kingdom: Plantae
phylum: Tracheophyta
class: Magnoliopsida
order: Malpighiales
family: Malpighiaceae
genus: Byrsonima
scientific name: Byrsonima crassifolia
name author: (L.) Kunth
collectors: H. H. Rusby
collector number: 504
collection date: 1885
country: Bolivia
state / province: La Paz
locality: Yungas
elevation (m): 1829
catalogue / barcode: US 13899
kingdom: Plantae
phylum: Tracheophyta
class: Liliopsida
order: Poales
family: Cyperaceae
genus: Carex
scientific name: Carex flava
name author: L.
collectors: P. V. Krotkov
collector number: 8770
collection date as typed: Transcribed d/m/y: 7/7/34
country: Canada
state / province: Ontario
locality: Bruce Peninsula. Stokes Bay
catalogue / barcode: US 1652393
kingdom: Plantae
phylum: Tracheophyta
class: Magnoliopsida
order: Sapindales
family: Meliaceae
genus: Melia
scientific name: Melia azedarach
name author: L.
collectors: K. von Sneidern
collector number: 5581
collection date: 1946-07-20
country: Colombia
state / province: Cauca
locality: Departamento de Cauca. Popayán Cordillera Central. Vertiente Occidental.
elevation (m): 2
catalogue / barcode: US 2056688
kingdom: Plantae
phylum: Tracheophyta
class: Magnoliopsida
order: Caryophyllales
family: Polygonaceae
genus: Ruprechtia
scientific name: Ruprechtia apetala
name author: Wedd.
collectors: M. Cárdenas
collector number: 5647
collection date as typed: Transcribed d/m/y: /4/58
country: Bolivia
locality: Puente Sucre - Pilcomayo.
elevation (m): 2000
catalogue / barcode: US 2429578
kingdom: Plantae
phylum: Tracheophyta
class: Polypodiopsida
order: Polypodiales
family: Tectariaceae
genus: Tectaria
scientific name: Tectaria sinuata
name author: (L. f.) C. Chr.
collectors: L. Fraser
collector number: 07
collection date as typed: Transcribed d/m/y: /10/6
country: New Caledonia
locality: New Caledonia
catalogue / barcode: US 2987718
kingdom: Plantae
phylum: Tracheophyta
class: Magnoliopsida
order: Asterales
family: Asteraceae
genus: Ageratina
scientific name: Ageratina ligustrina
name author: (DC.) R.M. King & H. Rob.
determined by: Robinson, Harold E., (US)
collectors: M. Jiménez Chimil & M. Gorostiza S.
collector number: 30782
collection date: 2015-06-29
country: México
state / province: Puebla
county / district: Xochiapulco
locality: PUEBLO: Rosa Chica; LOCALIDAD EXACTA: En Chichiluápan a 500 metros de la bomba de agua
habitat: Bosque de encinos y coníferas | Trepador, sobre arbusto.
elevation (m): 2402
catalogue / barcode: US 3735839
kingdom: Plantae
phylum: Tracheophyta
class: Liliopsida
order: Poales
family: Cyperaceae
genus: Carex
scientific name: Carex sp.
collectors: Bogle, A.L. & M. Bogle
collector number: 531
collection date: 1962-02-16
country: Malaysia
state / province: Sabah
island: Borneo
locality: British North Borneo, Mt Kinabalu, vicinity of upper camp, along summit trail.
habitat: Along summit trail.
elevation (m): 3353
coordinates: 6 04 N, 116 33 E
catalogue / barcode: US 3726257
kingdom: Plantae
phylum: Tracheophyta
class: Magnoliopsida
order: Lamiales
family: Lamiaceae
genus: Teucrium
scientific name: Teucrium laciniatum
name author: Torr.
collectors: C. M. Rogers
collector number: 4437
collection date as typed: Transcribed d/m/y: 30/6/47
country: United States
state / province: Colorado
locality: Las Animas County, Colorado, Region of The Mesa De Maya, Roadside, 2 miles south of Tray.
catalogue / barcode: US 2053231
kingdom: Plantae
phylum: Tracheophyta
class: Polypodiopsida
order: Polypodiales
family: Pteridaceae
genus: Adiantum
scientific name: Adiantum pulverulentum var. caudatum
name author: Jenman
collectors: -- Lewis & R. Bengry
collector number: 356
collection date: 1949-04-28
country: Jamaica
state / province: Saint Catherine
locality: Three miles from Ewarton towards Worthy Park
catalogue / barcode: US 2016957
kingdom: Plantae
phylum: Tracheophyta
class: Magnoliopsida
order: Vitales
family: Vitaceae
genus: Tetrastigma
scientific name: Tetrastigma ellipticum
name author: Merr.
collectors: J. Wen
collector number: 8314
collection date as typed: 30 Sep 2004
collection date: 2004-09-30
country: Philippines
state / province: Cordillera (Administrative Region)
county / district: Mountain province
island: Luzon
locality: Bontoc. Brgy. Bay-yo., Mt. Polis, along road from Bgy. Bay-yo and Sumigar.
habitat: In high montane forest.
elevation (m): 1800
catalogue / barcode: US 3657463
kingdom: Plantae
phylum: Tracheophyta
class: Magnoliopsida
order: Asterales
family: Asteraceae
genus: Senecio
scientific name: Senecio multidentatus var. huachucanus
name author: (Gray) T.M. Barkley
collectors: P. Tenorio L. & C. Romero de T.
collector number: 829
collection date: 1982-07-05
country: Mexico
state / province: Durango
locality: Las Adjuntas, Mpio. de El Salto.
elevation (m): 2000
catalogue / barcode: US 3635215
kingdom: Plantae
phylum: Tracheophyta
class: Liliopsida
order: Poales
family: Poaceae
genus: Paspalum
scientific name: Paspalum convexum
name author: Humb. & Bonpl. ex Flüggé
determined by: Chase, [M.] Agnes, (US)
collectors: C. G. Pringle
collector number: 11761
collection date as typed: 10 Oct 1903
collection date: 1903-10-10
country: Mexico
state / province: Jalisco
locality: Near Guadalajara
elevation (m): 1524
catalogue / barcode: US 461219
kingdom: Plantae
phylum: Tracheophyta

----

_Given request_
Copy out every line of the records above, word for word and in the same order.

_Completed exercise_
kingdom: Plantae
phylum: Tracheophyta
class: Magnoliopsida
order: Malpighiales
family: Malpighiaceae
genus: Byrsonima
scientific name: Byrsonima crassifolia
name author: (L.) Kunth
collectors: H. H. Rusby
collector number: 504
collection date: 1885
country: Bolivia
state / province: La Paz
locality: Yungas
elevation (m): 1829
catalogue / barcode: US 13899
kingdom: Plantae
phylum: Tracheophyta
class: Liliopsida
order: Poales
family: Cyperaceae
genus: Carex
scientific name: Carex flava
name author: L.
collectors: P. V. Krotkov
collector number: 8770
collection date as typed: Transcribed d/m/y: 7/7/34
country: Canada
state / province: Ontario
locality: Bruce Peninsula. Stokes Bay
catalogue / barcode: US 1652393
kingdom: Plantae
phylum: Tracheophyta
class: Magnoliopsida
order: Sapindales
family: Meliaceae
genus: Melia
scientific name: Melia azedarach
name author: L.
collectors: K. von Sneidern
collector number: 5581
collection date: 1946-07-20
country: Colombia
state / province: Cauca
locality: Departamento de Cauca. Popayán Cordillera Central. Vertiente Occidental.
elevation (m): 2
catalogue / barcode: US 2056688
kingdom: Plantae
phylum: Tracheophyta
class: Magnoliopsida
order: Caryophyllales
family: Polygonaceae
genus: Ruprechtia
scientific name: Ruprechtia apetala
name author: Wedd.
collectors: M. Cárdenas
collector number: 5647
collection date as typed: Transcribed d/m/y: /4/58
country: Bolivia
locality: Puente Sucre - Pilcomayo.
elevation (m): 2000
catalogue / barcode: US 2429578
kingdom: Plantae
phylum: Tracheophyta
class: Polypodiopsida
order: Polypodiales
family: Tectariaceae
genus: Tectaria
scientific name: Tectaria sinuata
name author: (L. f.) C. Chr.
collectors: L. Fraser
collector number: 07
collection date as typed: Transcribed d/m/y: /10/6
country: New Caledonia
locality: New Caledonia
catalogue / barcode: US 2987718
kingdom: Plantae
phylum: Tracheophyta
class: Magnoliopsida
order: Asterales
family: Asteraceae
genus: Ageratina
scientific name: Ageratina ligustrina
name author: (DC.) R.M. King & H. Rob.
determined by: Robinson, Harold E., (US)
collectors: M. Jiménez Chimil & M. Gorostiza S.
collector number: 30782
collection date: 2015-06-29
country: México
state / province: Puebla
county / district: Xochiapulco
locality: PUEBLO: Rosa Chica; LOCALIDAD EXACTA: En Chichiluápan a 500 metros de la bomba de agua
habitat: Bosque de encinos y coníferas | Trepador, sobre arbusto.
elevation (m): 2402
catalogue / barcode: US 3735839
kingdom: Plantae
phylum: Tracheophyta
class: Liliopsida
order: Poales
family: Cyperaceae
genus: Carex
scientific name: Carex sp.
collectors: Bogle, A.L. & M. Bogle
collector number: 531
collection date: 1962-02-16
country: Malaysia
state / province: Sabah
island: Borneo
locality: British North Borneo, Mt Kinabalu, vicinity of upper camp, along summit trail.
habitat: Along summit trail.
elevation (m): 3353
coordinates: 6 04 N, 116 33 E
catalogue / barcode: US 3726257
kingdom: Plantae
phylum: Tracheophyta
class: Magnoliopsida
order: Lamiales
family: Lamiaceae
genus: Teucrium
scientific name: Teucrium laciniatum
name author: Torr.
collectors: C. M. Rogers
collector number: 4437
collection date as typed: Transcribed d/m/y: 30/6/47
country: United States
state / province: Colorado
locality: Las Animas County, Colorado, Region of The Mesa De Maya, Roadside, 2 miles south of Tray.
catalogue / barcode: US 2053231
kingdom: Plantae
phylum: Tracheophyta
class: Polypodiopsida
order: Polypodiales
family: Pteridaceae
genus: Adiantum
scientific name: Adiantum pulverulentum var. caudatum
name author: Jenman
collectors: -- Lewis & R. Bengry
collector number: 356
collection date: 1949-04-28
country: Jamaica
state / province: Saint Catherine
locality: Three miles from Ewarton towards Worthy Park
catalogue / barcode: US 2016957
kingdom: Plantae
phylum: Tracheophyta
class: Magnoliopsida
order: Vitales
family: Vitaceae
genus: Tetrastigma
scientific name: Tetrastigma ellipticum
name author: Merr.
collectors: J. Wen
collector number: 8314
collection date as typed: 30 Sep 2004
collection date: 2004-09-30
country: Philippines
state / province: Cordillera (Administrative Region)
county / district: Mountain province
island: Luzon
locality: Bontoc. Brgy. Bay-yo., Mt. Polis, along road from Bgy. Bay-yo and Sumigar.
habitat: In high montane forest.
elevation (m): 1800
catalogue / barcode: US 3657463
kingdom: Plantae
phylum: Tracheophyta
class: Magnoliopsida
order: Asterales
family: Asteraceae
genus: Senecio
scientific name: Senecio multidentatus var. huachucanus
name author: (Gray) T.M. Barkley
collectors: P. Tenorio L. & C. Romero de T.
collector number: 829
collection date: 1982-07-05
country: Mexico
state / province: Durango
locality: Las Adjuntas, Mpio. de El Salto.
elevation (m): 2000
catalogue / barcode: US 3635215
kingdom: Plantae
phylum: Tracheophyta
class: Liliopsida
order: Poales
family: Poaceae
genus: Paspalum
scientific name: Paspalum convexum
name author: Humb. & Bonpl. ex Flüggé
determined by: Chase, [M.] Agnes, (US)
collectors: C. G. Pringle
collector number: 11761
collection date as typed: 10 Oct 1903
collection date: 1903-10-10
country: Mexico
state / province: Jalisco
locality: Near Guadalajara
elevation (m): 1524
catalogue / barcode: US 461219
kingdom: Plantae
phylum: Tracheophyta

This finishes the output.